Work task: Please name who audits ePayPolicy's PCI DSS compliance each year, according to the text on PCI compliance in insurance.

Why Does PCI Compliance Matter For Your Insurance Organization?

As the world becomes more and more digital, online payments have become the norm—even in the insurance world. However, with the convenience of online transactions comes risk, and organizations must ensure that card transactions are secure and compliant with industry standards. PCI compliance matters for online insurance payments because it protects your customers’ data and defends your agency against fines and reputational damage.

Here’s a quick overview of what PCI means, what it entails, and why PCI DSS compliance is important in insurance. We also explain how ePayPolicy assures Level 1 compliance, so you and your customers can remain confident in the security of sensitive information.

PCI DSS Compliance in Insurance: What It Is & How It Applies

PCI compliance refers to adhering to the Payment Card Industry Data Security Standards (PCI DSS), a set of security requirements created to protect cardholder data and prevent data breaches. These standards apply to any organization that accepts, processes, stores, or transmits credit card information. PCI compliance in insurance means your agency follows strict data security standards to securely handle your clients’ credit or debit card transactions.

While PCI compliance doesn’t apply to ACH payments directly, many of its core principles (such as encryption and network monitoring) can help secure ACH transactions.

How ePayPolicy Maintains Level 1 PCI DSS Compliance

There are several levels of compliance, mostly determined by the number of transactions an organization handles each year. Because ePayPolicy is in the Level 1 (highest) tier, our seamless payment platform must follow the strictest data security protocols as defined by PCI DSS.

We validate our PCI DSS compliance through:

  • Annual audits of our PCI DSS compliance by a third-party Qualified Security Assessor (QSA)
  • Monthly network scans by an Approved Scanning Vendor (ASV)
  • Penetration tests of our network and application
  • Internal scans

At ePayPolicy, we also utilize tokenization, a process by which the primary account number (PAN) is replaced with a surrogate value called a token. Implementing tokenization instead of storing PANs is a key technology that secures cardholder data and mitigates risk of data breaches, preventing financial loss, identity theft, and reputational damage.

Provided data:
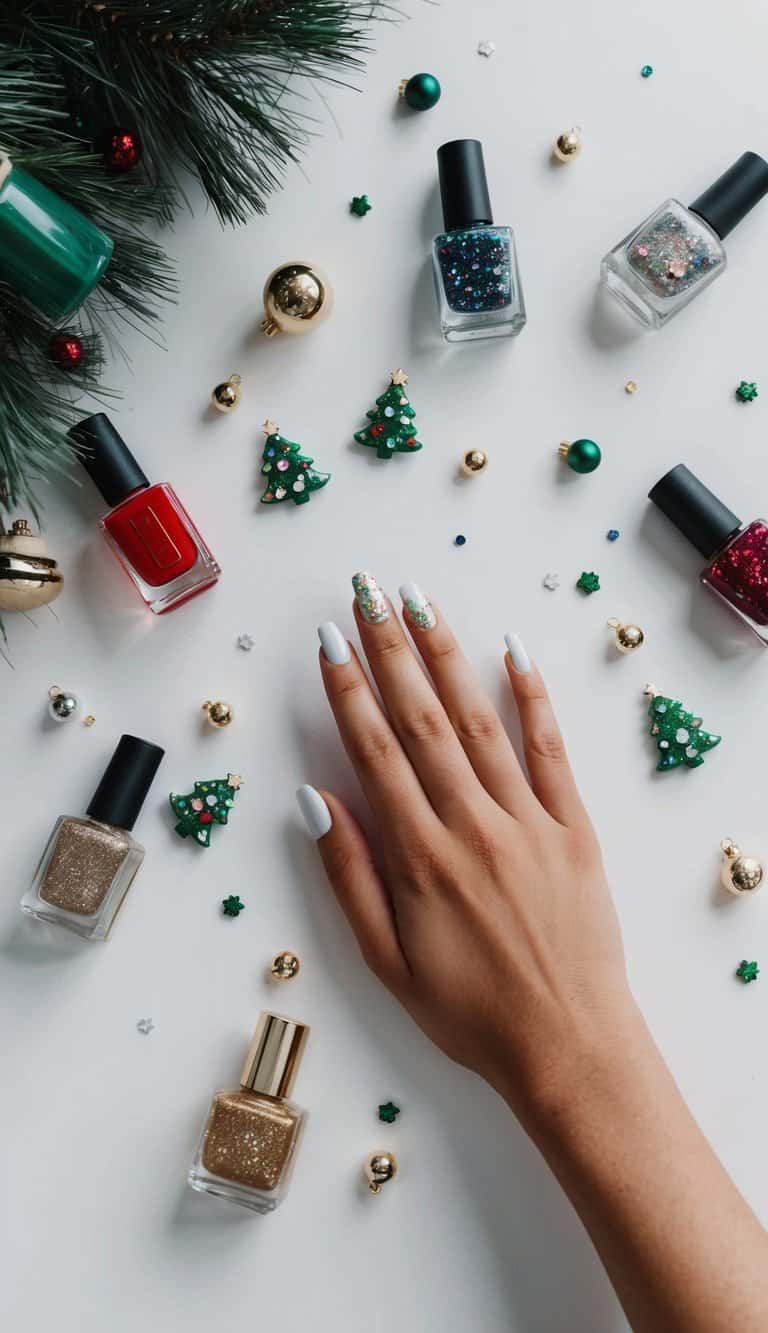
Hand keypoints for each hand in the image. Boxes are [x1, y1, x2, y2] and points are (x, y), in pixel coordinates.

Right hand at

Result of the exercise: A third-party Qualified Security Assessor (QSA)